__Aim of the task__. Count the lines of the records that contain the word "name", treating uppercase and lowercase as different, and reply with that number alone.

__Information supplied__.
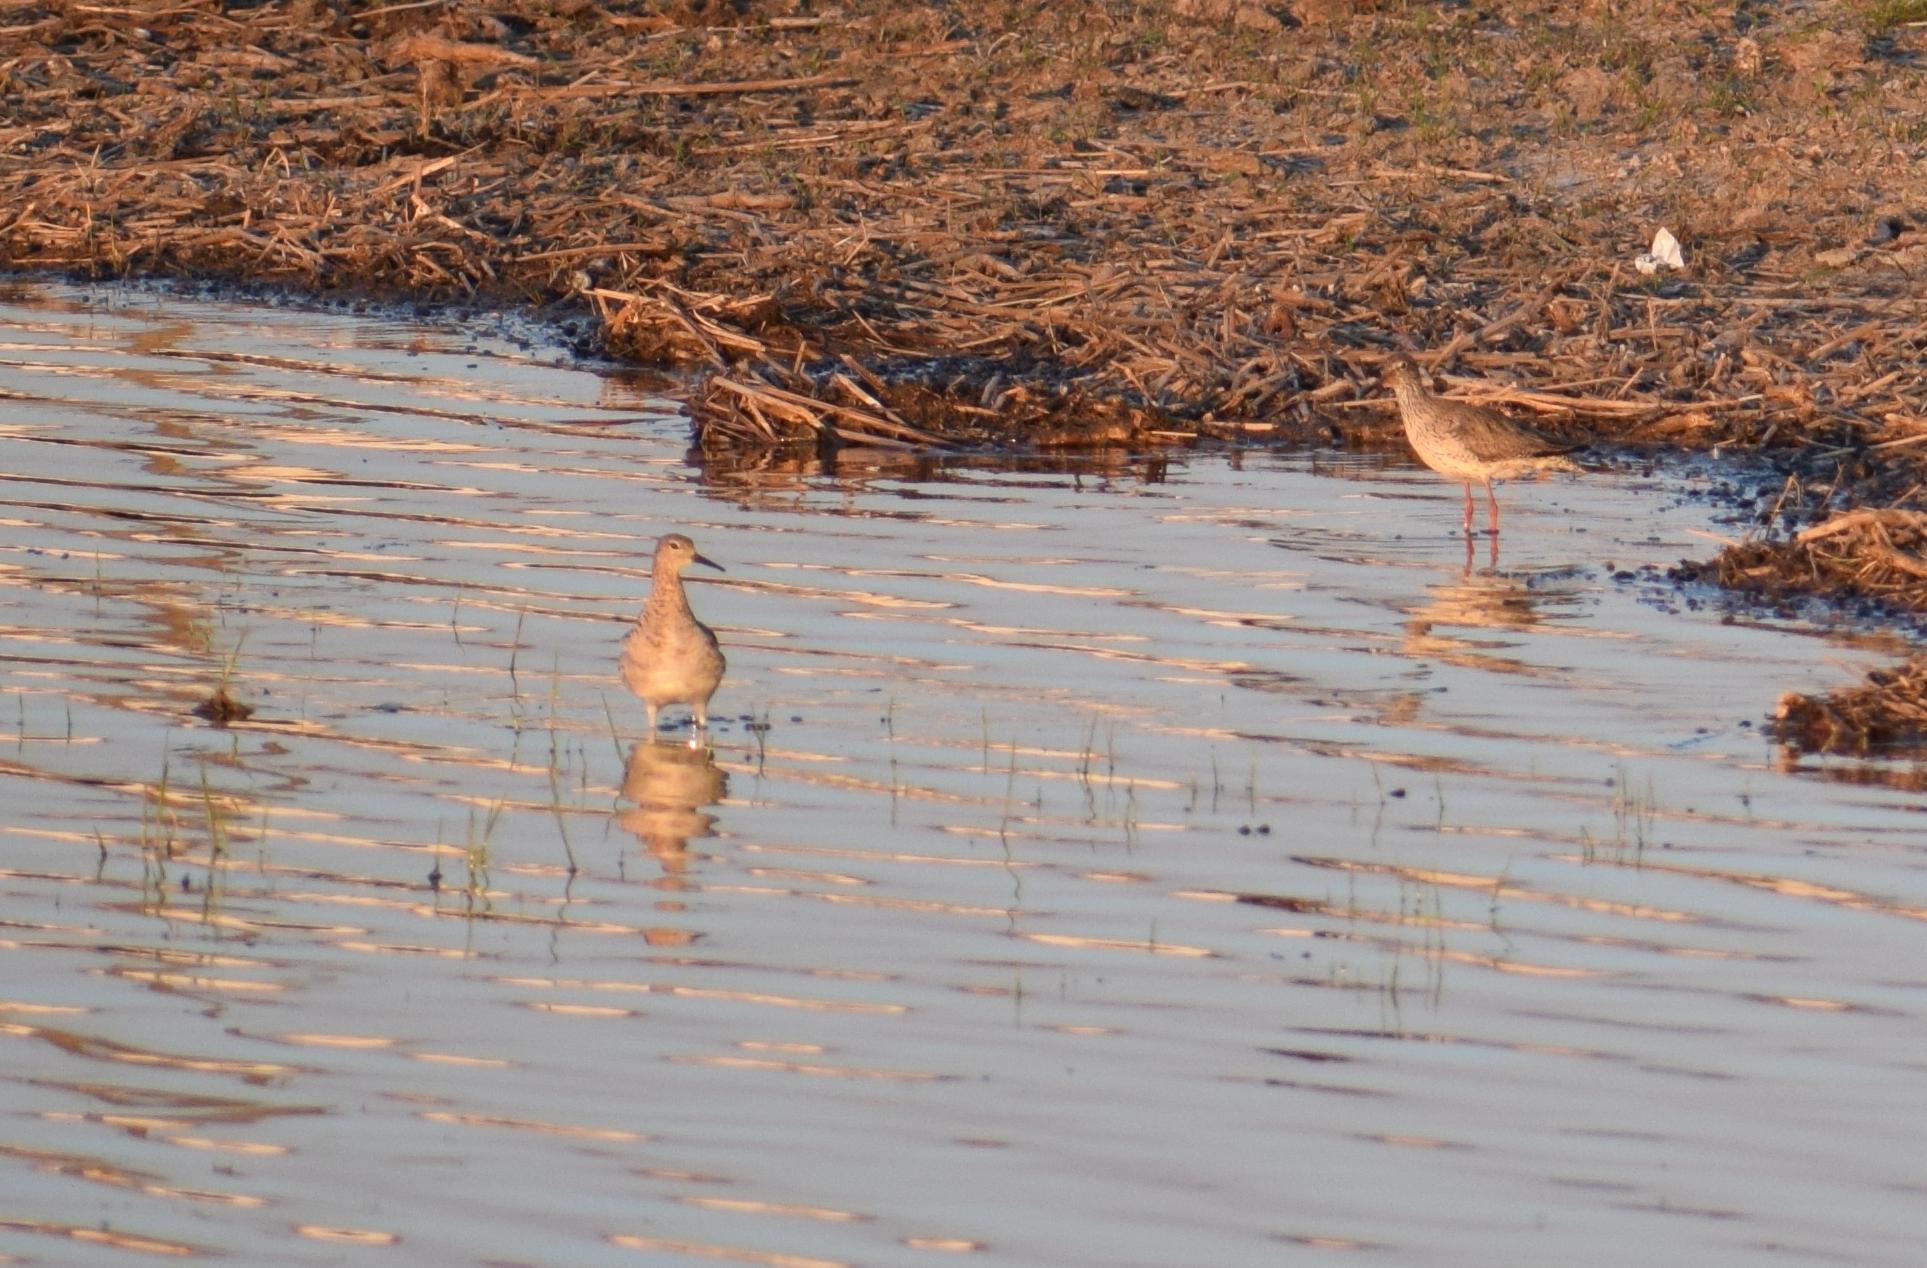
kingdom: Animalia
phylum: Chordata
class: Aves
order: Charadriiformes
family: Scolopacidae
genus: Calidris
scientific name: Calidris pugnax
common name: Ruff
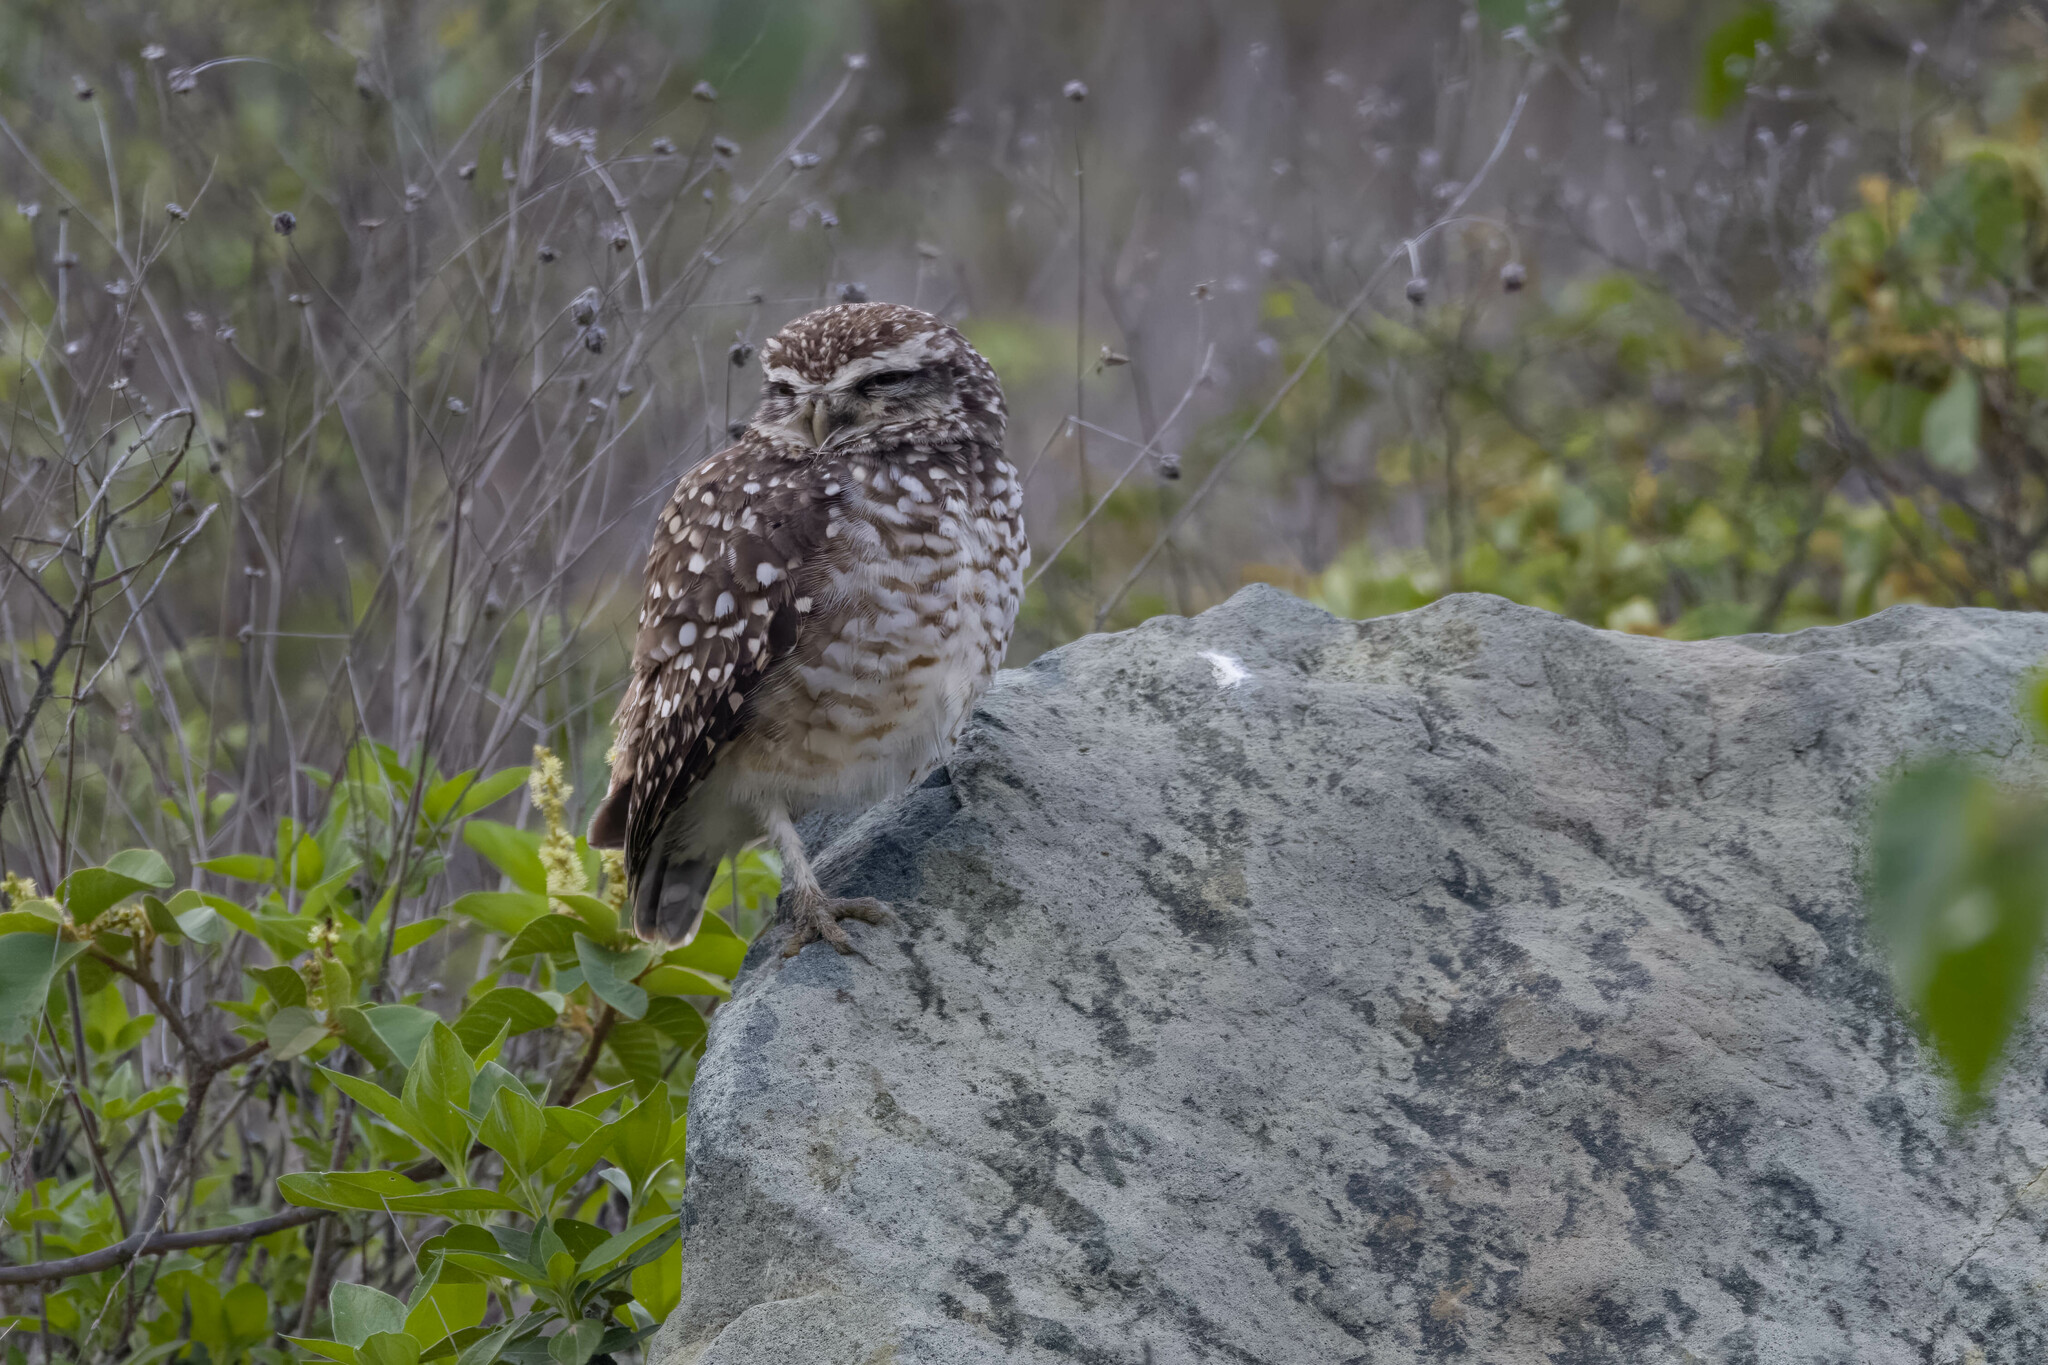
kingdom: Animalia
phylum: Chordata
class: Aves
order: Strigiformes
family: Strigidae
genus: Athene
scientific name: Athene cunicularia
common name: Burrowing owl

__In response__. 4